鶴見和子『漂泊と定住と』

 先だって亡くなった鶴見和子の高名な本を今頃になって読む。読み終わって複雑な気分。あらためて読むと、どうも掛け声的な部分が大きいなと思わざるえをえなかった。件の「漂泊」と「定住」にしてももっと具体的な作動メカニズムが知りたかったし。文革を背景としていたであろう内発的発展論も、いまではまったく違ったコンテクストのもとに包摂されてしまうであろう現在(地方行政と市民の協働なんて話になりますよ)、それがなんだったのかはきちんと見直しておく必要があるんじゃなかろうか?。さしあたりは、一国社会主義から「地域をどう市場と連動させるのか」へと問題設定が移ってきているというようなことになると思うけど。
 そして、ボク自身はといえば何が「内発的」で何が「外発的」なのかがよくわからなくなってしまった。たとえば、柳田に社会変動論を見いだすという発想は「内発的」なものなのだろうけど、それがに下のような山口昌男ばりの図式にまとめられるのだとすれば、「内発的」であるためには他者のまなざしを導入しなければならないということになる。実際にも、純粋な自力更正なんて考えられそうにない。そもそも、「内発的発展論」という発想そのものは内発的なんだろうか外発的なんだろうか?だって、一種の一国社会主義論でしょう?

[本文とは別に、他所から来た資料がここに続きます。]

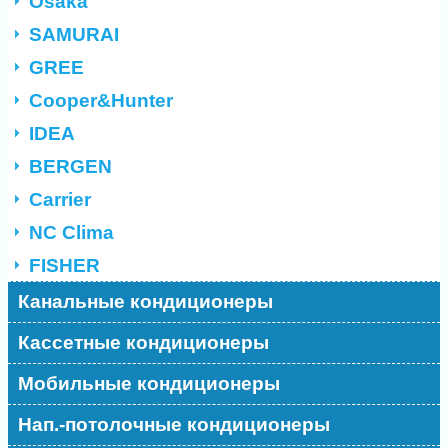
Osaka
SAMURAI
GREE
Cooper&Hunter
IDEA
BERGEN
Carrier
NC Clima
FISHER
Канальные кондиционеры
Кассетные кондиционеры
Мобильные кондиционеры
Нап.-потолочные кондиционеры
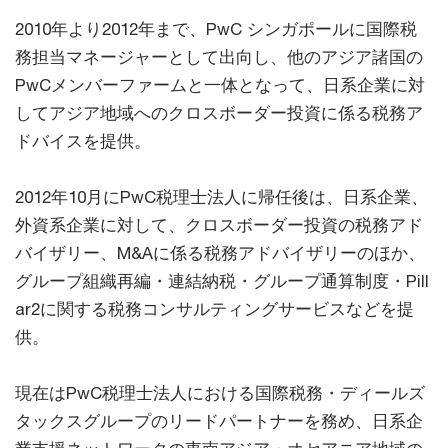
2010年より2012年まで、PwC シンガポールに国際税
務担当マネージャーとして出向し、他のアジア諸国の
PwCメンバーファームと一体となって、日系企業に対
してアジア地域へのクロスボーダー投資に係る税務ア
ドバイスを提供。
2012年10月にPwC税理士法人に帰任後は、日系企業、
外資系企業に対して、クロスボーダー投資の税務アド
バイザリー、M&Aに係る税務アドバイザリーのほか、
グループ組織再編・連結納税・グループ通算制度・Pill
ar2に関する税務コンサルティングサービスなどを提
供。
現在はPwC税理士法人における国際税務・ディールズ
タックスグループのリードパートナーを務め、日系企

一方では、定住民としての常民は漂泊民とのであいによって覚醒され、活力を賦与される。また他方では、ひごろは定住している常民が、あるきっかかで、一時的に漂泊することによって、新しい視野がひらけ、活力をとりもどす。常民が社会変動の担い手となるには、みずからが、定住-漂泊-定住のサイクルを通過するか、または、あるいはその上に、漂泊者との衝撃的なであいが必要である(238頁)。